[Data to examine]
-------------------------
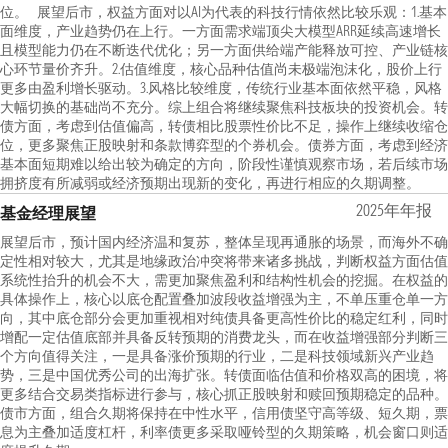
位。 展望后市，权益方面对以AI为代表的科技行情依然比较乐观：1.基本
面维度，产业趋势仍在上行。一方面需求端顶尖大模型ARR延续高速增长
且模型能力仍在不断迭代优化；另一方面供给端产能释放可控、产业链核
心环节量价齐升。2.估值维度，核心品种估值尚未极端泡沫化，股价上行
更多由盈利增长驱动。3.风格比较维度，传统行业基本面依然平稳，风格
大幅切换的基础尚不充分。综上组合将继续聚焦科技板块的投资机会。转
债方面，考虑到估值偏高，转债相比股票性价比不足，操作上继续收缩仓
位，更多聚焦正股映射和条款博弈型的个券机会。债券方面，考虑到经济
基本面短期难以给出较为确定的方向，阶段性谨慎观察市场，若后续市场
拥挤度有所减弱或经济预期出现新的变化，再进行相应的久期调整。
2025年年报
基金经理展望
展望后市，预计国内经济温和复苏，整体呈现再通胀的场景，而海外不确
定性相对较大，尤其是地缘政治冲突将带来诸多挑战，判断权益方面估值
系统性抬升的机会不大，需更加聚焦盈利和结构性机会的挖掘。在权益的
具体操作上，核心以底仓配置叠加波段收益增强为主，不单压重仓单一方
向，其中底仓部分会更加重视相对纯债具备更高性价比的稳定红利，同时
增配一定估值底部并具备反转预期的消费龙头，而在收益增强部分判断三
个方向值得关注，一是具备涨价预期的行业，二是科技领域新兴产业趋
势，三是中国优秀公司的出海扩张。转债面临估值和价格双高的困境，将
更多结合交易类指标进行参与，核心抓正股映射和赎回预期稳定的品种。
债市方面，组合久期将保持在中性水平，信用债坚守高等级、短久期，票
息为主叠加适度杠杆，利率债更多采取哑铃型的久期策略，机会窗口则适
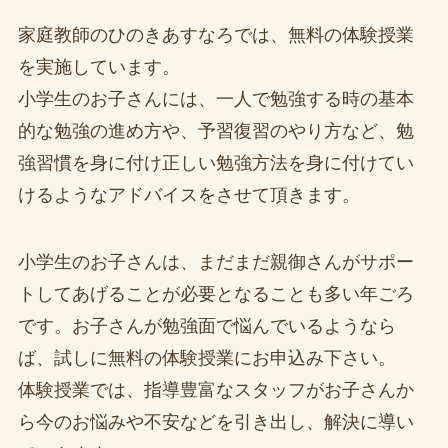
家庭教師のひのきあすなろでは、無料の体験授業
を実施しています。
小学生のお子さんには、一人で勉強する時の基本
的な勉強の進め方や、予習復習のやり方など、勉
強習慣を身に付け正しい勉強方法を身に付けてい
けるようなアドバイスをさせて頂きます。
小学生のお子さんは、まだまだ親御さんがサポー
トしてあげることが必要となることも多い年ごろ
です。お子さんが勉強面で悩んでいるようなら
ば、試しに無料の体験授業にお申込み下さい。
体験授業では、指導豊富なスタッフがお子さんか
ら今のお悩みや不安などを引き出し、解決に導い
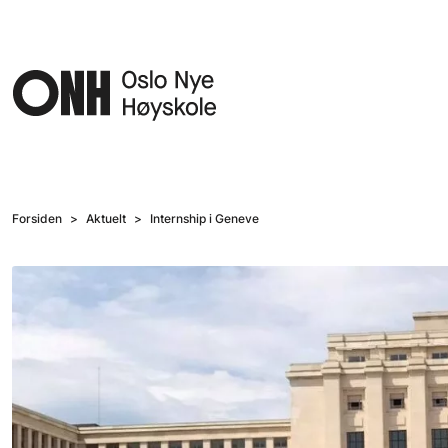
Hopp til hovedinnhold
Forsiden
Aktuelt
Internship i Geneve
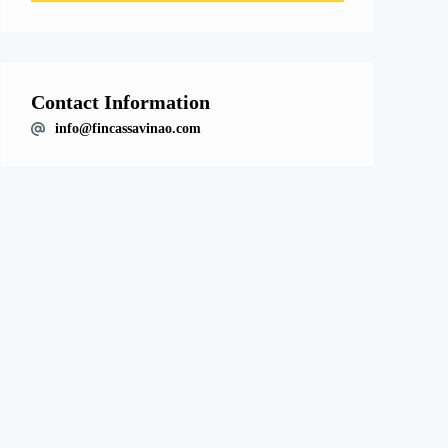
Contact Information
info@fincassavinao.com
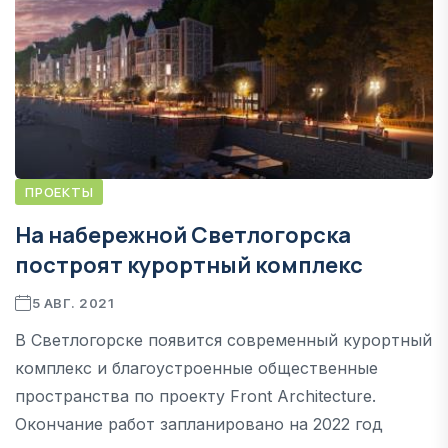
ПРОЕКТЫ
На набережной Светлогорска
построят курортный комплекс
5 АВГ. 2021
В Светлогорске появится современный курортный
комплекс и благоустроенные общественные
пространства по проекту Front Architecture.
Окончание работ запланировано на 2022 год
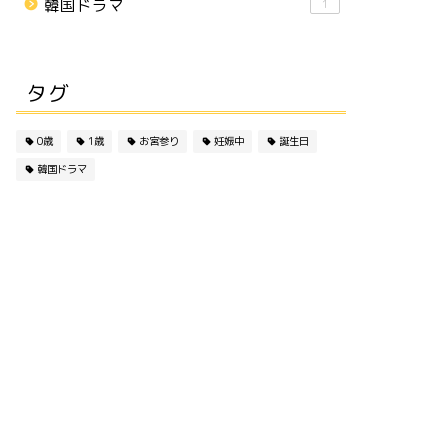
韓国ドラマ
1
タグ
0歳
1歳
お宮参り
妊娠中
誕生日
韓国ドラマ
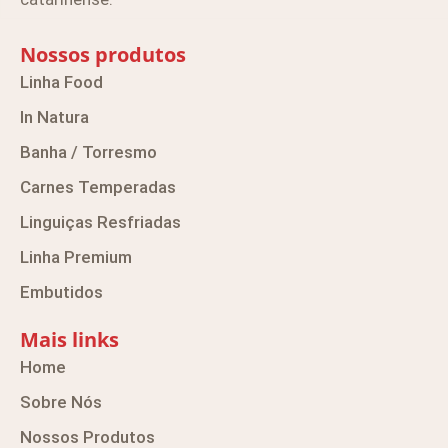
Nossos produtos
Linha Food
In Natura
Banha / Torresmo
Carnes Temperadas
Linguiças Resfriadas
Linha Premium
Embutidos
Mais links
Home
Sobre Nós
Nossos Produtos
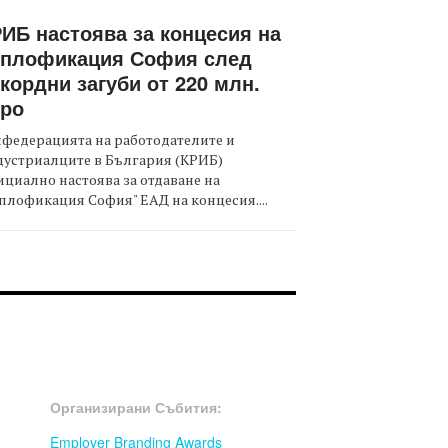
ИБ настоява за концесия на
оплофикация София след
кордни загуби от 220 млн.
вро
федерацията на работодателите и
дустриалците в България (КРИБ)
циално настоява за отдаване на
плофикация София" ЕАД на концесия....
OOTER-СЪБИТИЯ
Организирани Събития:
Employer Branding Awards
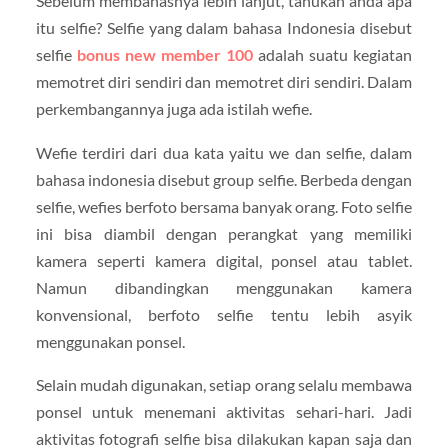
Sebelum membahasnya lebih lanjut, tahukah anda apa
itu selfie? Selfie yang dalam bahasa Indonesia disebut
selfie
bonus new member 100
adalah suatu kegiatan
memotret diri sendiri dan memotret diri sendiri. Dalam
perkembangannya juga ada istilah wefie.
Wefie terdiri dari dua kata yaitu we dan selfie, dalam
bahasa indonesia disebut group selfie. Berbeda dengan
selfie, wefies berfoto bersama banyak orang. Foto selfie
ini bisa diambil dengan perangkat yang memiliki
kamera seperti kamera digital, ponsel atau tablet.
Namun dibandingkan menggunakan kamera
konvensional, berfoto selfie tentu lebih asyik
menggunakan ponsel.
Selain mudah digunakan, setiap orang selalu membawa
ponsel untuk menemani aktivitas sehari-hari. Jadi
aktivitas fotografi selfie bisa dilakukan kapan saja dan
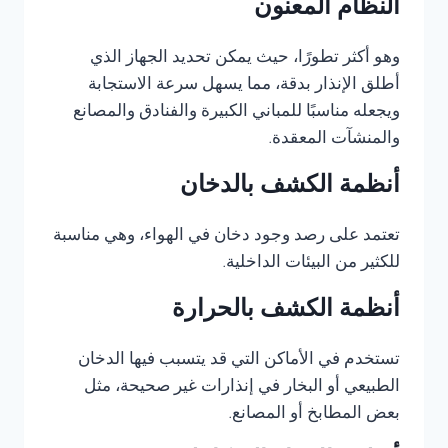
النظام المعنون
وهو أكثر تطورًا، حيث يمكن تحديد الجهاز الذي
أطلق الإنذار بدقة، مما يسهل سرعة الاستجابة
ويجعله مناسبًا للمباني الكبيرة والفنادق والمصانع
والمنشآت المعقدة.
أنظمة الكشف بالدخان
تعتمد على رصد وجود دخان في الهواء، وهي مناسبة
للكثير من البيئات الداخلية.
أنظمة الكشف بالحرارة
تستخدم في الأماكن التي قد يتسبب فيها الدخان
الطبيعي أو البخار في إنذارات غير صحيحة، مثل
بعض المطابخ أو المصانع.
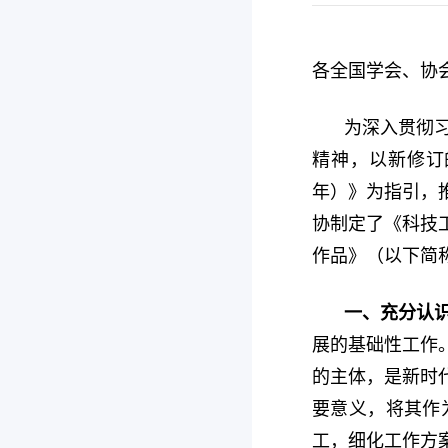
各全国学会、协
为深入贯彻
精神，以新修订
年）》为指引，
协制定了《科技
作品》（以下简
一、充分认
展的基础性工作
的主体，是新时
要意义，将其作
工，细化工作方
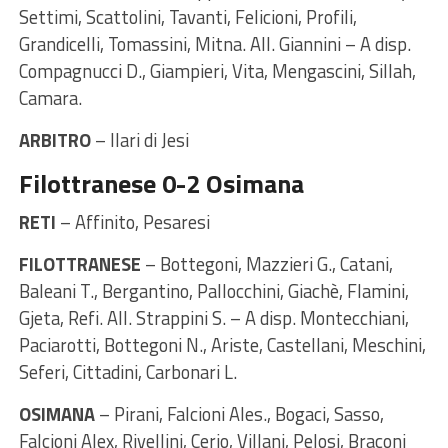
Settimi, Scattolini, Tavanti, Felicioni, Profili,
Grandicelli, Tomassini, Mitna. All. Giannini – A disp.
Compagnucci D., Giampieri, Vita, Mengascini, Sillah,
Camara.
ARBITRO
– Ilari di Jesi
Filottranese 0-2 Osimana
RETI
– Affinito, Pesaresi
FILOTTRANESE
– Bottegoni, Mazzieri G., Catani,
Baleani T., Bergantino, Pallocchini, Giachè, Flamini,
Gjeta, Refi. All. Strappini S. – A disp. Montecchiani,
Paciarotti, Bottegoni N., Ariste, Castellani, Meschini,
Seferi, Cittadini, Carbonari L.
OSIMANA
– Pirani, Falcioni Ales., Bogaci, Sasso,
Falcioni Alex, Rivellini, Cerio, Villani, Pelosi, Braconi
-------------------------
[Problem to work on]
The answer must consist of the entries above, reproduced word for word, without any pictures.

[Result below]
位。 展望后市，权益方面对以AI为代表的科技行情依然比较乐观：1.基本
面维度，产业趋势仍在上行。一方面需求端顶尖大模型ARR延续高速增长
且模型能力仍在不断迭代优化；另一方面供给端产能释放可控、产业链核
心环节量价齐升。2.估值维度，核心品种估值尚未极端泡沫化，股价上行
更多由盈利增长驱动。3.风格比较维度，传统行业基本面依然平稳，风格
大幅切换的基础尚不充分。综上组合将继续聚焦科技板块的投资机会。转
债方面，考虑到估值偏高，转债相比股票性价比不足，操作上继续收缩仓
位，更多聚焦正股映射和条款博弈型的个券机会。债券方面，考虑到经济
基本面短期难以给出较为确定的方向，阶段性谨慎观察市场，若后续市场
拥挤度有所减弱或经济预期出现新的变化，再进行相应的久期调整。
2025年年报
基金经理展望
展望后市，预计国内经济温和复苏，整体呈现再通胀的场景，而海外不确
定性相对较大，尤其是地缘政治冲突将带来诸多挑战，判断权益方面估值
系统性抬升的机会不大，需更加聚焦盈利和结构性机会的挖掘。在权益的
具体操作上，核心以底仓配置叠加波段收益增强为主，不单压重仓单一方
向，其中底仓部分会更加重视相对纯债具备更高性价比的稳定红利，同时
增配一定估值底部并具备反转预期的消费龙头，而在收益增强部分判断三
个方向值得关注，一是具备涨价预期的行业，二是科技领域新兴产业趋
势，三是中国优秀公司的出海扩张。转债面临估值和价格双高的困境，将
更多结合交易类指标进行参与，核心抓正股映射和赎回预期稳定的品种。
债市方面，组合久期将保持在中性水平，信用债坚守高等级、短久期，票
息为主叠加适度杠杆，利率债更多采取哑铃型的久期策略，机会窗口则适
家庭教師のひのきあすなろでは、無料の体験授業
を実施しています。
小学生のお子さんには、一人で勉強する時の基本
的な勉強の進め方や、予習復習のやり方など、勉
強習慣を身に付け正しい勉強方法を身に付けてい
けるようなアドバイスをさせて頂きます。
小学生のお子さんは、まだまだ親御さんがサポー
トしてあげることが必要となることも多い年ごろ
です。お子さんが勉強面で悩んでいるようなら
ば、試しに無料の体験授業にお申込み下さい。
体験授業では、指導豊富なスタッフがお子さんか
ら今のお悩みや不安などを引き出し、解決に導い
Hopp til hovedinnhold
Forsiden
Aktuelt
Internship i Geneve
Contact Information
info@fincassavinao.com
ПРОЕКТЫ
На набережной Светлогорска
построят курортный комплекс
5 АВГ. 2021
В Светлогорске появится современный курортный
комплекс и благоустроенные общественные
пространства по проекту Front Architecture.
Окончание работ запланировано на 2022 год
韓国ドラマ
1
タグ
0歳
1歳
お宮参り
妊娠中
誕生日
韓国ドラマ
Nossos produtos
Linha Food
In Natura
Banha / Torresmo
Carnes Temperadas
Linguiças Resfriadas
Linha Premium
Embutidos
Mais links
Home
Sobre Nós
Nossos Produtos
ИБ настоява за концесия на
оплофикация София след
кордни загуби от 220 млн.
вро
федерацията на работодателите и
дустриалците в България (КРИБ)
циално настоява за отдаване на
плофикация София" ЕАД на концесия....
OOTER-СЪБИТИЯ
Организирани Събития:
Employer Branding Awards
Sebelum membahasnya lebih lanjut, tahukah anda apa
itu selfie? Selfie yang dalam bahasa Indonesia disebut
selfie
bonus new member 100
adalah suatu kegiatan
memotret diri sendiri dan memotret diri sendiri. Dalam
perkembangannya juga ada istilah wefie.
Wefie terdiri dari dua kata yaitu we dan selfie, dalam
bahasa indonesia disebut group selfie. Berbeda dengan
selfie, wefies berfoto bersama banyak orang. Foto selfie
ini bisa diambil dengan perangkat yang memiliki
kamera seperti kamera digital, ponsel atau tablet.
Namun dibandingkan menggunakan kamera
konvensional, berfoto selfie tentu lebih asyik
menggunakan ponsel.
Selain mudah digunakan, setiap orang selalu membawa
ponsel untuk menemani aktivitas sehari-hari. Jadi
aktivitas fotografi selfie bisa dilakukan kapan saja dan
النظام المعنون
وهو أكثر تطورًا، حيث يمكن تحديد الجهاز الذي
أطلق الإنذار بدقة، مما يسهل سرعة الاستجابة
ويجعله مناسبًا للمباني الكبيرة والفنادق والمصانع
والمنشآت المعقدة.
أنظمة الكشف بالدخان
تعتمد على رصد وجود دخان في الهواء، وهي مناسبة
للكثير من البيئات الداخلية.
أنظمة الكشف بالحرارة
تستخدم في الأماكن التي قد يتسبب فيها الدخان
الطبيعي أو البخار في إنذارات غير صحيحة، مثل
بعض المطابخ أو المصانع.
各全国学会、协
为深入贯彻
精神，以新修订
年）》为指引，
协制定了《科技
作品》（以下简
一、充分认
展的基础性工作
的主体，是新时
要意义，将其作
工，细化工作方
Settimi, Scattolini, Tavanti, Felicioni, Profili,
Grandicelli, Tomassini, Mitna. All. Giannini – A disp.
Compagnucci D., Giampieri, Vita, Mengascini, Sillah,
Camara.
ARBITRO
– Ilari di Jesi
Filottranese 0-2 Osimana
RETI
– Affinito, Pesaresi
FILOTTRANESE
– Bottegoni, Mazzieri G., Catani,
Baleani T., Bergantino, Pallocchini, Giachè, Flamini,
Gjeta, Refi. All. Strappini S. – A disp. Montecchiani,
Paciarotti, Bottegoni N., Ariste, Castellani, Meschini,
Seferi, Cittadini, Carbonari L.
OSIMANA
– Pirani, Falcioni Ales., Bogaci, Sasso,
Falcioni Alex, Rivellini, Cerio, Villani, Pelosi, Braconi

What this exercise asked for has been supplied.